Extracted data entries:
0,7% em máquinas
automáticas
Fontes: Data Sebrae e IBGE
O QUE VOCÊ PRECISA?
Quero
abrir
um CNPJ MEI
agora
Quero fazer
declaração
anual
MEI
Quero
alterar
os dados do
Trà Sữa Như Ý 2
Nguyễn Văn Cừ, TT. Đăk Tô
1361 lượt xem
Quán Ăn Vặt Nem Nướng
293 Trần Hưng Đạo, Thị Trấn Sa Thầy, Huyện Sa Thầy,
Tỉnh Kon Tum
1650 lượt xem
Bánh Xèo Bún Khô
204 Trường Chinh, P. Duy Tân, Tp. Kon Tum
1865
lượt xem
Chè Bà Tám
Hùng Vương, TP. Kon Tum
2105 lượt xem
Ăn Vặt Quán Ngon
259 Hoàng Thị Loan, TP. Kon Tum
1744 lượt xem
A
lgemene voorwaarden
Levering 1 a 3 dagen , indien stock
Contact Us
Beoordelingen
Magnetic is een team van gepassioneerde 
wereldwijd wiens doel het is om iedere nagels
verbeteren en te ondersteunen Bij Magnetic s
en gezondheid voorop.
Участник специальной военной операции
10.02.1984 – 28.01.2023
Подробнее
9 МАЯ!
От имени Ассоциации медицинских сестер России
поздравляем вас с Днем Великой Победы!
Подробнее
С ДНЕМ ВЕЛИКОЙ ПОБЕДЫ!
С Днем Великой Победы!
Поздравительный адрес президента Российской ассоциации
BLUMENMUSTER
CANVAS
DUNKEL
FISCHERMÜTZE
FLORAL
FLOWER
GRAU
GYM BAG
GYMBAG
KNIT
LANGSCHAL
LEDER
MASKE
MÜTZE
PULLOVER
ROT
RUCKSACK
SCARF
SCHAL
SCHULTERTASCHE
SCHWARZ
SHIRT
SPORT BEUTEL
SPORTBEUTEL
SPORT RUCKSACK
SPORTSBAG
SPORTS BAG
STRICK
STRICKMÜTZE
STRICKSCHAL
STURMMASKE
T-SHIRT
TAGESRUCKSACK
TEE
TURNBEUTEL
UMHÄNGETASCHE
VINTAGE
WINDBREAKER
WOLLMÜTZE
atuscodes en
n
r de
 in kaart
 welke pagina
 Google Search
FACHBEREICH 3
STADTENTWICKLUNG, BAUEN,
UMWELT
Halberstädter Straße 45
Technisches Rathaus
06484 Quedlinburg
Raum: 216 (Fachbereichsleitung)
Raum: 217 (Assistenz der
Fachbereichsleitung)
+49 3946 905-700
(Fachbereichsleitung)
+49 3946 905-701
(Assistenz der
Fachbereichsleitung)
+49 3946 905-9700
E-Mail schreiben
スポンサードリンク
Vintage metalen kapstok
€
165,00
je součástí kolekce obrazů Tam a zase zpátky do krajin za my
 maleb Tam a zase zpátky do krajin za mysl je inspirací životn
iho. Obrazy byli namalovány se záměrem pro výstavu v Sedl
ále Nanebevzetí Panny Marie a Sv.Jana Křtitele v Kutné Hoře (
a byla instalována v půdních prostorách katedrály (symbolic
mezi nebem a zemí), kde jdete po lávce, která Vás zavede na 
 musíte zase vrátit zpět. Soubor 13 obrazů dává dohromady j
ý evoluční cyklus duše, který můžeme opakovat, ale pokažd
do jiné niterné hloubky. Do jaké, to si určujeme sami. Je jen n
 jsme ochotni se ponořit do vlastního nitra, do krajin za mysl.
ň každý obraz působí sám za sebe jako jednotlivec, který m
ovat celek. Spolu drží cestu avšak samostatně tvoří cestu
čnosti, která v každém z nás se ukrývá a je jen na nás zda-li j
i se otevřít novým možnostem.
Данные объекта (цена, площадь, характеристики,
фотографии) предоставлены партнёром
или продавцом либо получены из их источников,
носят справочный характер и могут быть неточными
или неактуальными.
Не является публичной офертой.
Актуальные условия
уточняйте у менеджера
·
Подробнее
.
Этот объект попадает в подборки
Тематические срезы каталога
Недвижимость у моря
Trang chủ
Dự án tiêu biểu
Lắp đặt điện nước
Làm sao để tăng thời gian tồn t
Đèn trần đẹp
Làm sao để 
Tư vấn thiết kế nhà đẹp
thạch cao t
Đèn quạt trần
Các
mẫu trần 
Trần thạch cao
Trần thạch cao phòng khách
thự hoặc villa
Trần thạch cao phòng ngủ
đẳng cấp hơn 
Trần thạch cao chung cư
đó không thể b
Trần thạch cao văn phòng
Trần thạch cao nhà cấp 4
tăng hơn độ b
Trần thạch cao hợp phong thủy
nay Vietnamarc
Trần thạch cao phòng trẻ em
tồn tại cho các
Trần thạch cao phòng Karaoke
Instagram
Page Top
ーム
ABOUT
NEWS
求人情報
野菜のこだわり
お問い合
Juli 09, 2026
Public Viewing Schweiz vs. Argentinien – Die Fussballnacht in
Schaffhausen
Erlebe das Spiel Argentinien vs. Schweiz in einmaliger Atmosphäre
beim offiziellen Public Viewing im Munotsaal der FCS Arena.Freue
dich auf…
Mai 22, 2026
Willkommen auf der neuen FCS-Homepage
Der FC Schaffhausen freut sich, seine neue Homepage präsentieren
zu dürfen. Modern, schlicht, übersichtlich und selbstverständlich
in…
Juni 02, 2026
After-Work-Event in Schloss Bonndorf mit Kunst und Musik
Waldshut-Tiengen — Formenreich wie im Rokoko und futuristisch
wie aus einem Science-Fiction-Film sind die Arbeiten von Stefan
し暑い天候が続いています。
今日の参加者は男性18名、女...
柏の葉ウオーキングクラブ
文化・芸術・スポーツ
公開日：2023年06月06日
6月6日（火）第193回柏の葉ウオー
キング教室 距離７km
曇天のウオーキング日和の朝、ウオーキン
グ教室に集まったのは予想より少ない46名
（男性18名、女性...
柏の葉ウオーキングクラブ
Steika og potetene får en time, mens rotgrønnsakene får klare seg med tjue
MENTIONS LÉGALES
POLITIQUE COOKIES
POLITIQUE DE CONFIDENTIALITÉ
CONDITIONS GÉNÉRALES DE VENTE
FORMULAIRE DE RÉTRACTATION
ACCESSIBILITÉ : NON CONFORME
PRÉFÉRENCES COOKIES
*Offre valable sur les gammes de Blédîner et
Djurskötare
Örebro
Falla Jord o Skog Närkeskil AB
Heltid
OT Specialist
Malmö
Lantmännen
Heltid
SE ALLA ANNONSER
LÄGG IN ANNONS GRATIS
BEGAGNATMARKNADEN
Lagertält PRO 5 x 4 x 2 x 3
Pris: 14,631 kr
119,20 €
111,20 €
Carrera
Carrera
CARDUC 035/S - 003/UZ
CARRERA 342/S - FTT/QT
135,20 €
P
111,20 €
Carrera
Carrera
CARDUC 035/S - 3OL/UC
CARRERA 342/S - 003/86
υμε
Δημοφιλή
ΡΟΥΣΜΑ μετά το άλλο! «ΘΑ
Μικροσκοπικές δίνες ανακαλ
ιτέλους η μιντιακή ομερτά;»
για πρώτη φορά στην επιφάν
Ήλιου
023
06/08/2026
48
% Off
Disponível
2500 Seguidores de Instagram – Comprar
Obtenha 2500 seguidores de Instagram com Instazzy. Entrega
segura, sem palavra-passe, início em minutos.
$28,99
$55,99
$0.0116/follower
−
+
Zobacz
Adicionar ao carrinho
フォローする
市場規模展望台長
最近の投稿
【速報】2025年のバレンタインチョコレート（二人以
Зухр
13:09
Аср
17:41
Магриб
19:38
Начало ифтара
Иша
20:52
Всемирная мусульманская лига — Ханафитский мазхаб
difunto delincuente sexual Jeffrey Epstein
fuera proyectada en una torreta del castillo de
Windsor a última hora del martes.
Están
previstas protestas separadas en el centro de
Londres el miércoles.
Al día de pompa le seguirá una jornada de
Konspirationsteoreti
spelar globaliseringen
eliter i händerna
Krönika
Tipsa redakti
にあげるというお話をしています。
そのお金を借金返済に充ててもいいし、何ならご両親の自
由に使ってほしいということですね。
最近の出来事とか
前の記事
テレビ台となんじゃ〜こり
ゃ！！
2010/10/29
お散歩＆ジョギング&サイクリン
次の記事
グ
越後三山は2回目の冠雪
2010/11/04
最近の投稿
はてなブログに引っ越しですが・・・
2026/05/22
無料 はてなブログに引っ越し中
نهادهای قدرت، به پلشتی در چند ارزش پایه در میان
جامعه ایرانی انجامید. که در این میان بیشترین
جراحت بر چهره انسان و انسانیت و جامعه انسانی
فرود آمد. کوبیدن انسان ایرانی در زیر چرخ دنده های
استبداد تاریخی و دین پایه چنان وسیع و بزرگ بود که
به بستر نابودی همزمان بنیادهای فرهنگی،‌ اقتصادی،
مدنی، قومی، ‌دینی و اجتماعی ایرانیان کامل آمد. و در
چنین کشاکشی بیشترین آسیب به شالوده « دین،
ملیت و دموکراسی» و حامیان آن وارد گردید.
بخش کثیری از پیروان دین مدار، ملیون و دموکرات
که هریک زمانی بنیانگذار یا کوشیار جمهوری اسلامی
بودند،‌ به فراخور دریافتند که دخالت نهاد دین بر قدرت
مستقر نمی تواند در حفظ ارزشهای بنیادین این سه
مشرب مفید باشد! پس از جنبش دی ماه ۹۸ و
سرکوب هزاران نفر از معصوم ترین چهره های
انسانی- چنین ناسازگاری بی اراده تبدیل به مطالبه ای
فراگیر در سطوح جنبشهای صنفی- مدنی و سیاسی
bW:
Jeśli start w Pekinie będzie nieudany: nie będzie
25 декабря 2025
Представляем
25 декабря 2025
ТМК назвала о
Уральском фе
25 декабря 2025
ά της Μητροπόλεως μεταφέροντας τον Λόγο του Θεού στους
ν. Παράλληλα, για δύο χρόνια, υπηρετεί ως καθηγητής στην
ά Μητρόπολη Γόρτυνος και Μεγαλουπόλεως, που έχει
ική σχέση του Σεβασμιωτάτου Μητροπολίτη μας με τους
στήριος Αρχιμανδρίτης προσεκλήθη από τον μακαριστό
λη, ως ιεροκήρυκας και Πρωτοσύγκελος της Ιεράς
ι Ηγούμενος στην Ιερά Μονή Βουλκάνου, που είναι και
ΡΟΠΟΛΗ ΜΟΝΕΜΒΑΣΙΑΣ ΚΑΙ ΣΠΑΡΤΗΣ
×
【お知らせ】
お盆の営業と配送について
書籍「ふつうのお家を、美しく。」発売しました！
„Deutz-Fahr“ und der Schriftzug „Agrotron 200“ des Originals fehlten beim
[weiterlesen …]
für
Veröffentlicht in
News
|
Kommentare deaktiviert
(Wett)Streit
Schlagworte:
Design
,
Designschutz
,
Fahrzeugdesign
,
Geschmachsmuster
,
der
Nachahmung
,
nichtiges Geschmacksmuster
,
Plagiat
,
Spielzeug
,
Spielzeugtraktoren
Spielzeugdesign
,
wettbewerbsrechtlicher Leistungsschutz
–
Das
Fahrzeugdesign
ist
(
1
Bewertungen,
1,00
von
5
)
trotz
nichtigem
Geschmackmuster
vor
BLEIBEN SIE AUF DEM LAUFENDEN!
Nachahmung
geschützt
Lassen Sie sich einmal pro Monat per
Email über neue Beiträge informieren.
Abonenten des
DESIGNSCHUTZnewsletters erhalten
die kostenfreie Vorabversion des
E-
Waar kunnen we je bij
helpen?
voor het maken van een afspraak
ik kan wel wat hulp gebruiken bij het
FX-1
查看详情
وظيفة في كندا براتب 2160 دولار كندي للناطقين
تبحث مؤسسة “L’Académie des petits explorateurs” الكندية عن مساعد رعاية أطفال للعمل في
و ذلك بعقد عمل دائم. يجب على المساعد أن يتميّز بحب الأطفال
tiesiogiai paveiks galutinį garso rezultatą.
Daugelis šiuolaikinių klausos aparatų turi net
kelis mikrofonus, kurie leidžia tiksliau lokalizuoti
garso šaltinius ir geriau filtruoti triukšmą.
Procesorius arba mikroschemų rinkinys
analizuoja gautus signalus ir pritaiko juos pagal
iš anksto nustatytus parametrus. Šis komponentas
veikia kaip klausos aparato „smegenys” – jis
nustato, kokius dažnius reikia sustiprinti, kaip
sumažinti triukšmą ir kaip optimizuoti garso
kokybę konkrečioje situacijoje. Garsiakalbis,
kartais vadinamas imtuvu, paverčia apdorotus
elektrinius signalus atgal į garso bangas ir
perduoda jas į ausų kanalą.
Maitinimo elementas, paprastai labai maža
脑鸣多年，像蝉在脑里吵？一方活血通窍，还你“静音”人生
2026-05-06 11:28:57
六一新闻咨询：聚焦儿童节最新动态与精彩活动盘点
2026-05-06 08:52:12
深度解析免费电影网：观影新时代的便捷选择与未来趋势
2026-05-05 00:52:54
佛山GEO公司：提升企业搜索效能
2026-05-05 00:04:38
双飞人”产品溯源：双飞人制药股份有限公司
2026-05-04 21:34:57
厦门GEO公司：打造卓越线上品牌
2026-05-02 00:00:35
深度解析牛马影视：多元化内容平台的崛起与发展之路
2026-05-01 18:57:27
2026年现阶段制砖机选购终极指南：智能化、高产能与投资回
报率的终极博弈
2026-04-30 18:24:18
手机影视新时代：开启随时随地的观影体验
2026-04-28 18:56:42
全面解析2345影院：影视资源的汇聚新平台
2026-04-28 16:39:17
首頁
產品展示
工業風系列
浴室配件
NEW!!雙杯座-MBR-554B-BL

Task prompt: Check each line of the data above for the word "POLITIQUE" and copy the ones where it is found.

Task result:
POLITIQUE COOKIES
POLITIQUE DE CONFIDENTIALITÉ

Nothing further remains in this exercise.